Up to 23,000 troops may be withdrawn from Afghanistan by the end of the summer. If historical projections hold true -- almost half (45%) of the 1.6 million veterans from the wars in Iraq and Afghanistan have sought compensation for injuries they say are service-related -- many of those veterans will be disabled and seeking protections as they return to the workforce.
Historically, disabled veterans have faced challenges returning to the workforce.
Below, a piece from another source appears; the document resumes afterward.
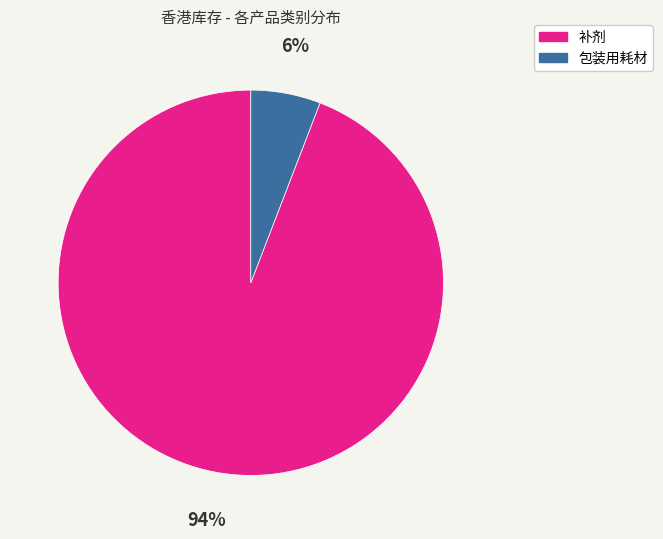

How many segments does this pie chart have?

2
Only 80% of the disabled veterans from the second Gulf War era were in the labor force as of August, 2011. However, increased advocacy offers some hope and guidance to employers in Minnesota and nationwide to avoid discrimination as a result of disability.
The Equal Employment Opportunity Commission has published several guides to help employers provide reasonable accommodations to disabled veterans, as required by the ADA. Examples may include modifications to the work schedule, making facilities accessible to the disabled, and modifying tests and training materials.
If you are a disabled veteran encountering resistance from your employer about requested modifications to your work environment or the way your job is customarily done, you may be able to bring a claim for disability discrimination. An attorney will be able to ensure that all of your rights are protected and will help you transition fully back into the workforce.
Common injuries for veterans returning from Afghanistan may include missing limbs, burns, spinal cord injuries, post-traumatic stress disorder, hearing loss and traumatic brain injuries. If you have questions about how your employer should accommodate your disability, an attorney can review your case and provide advice.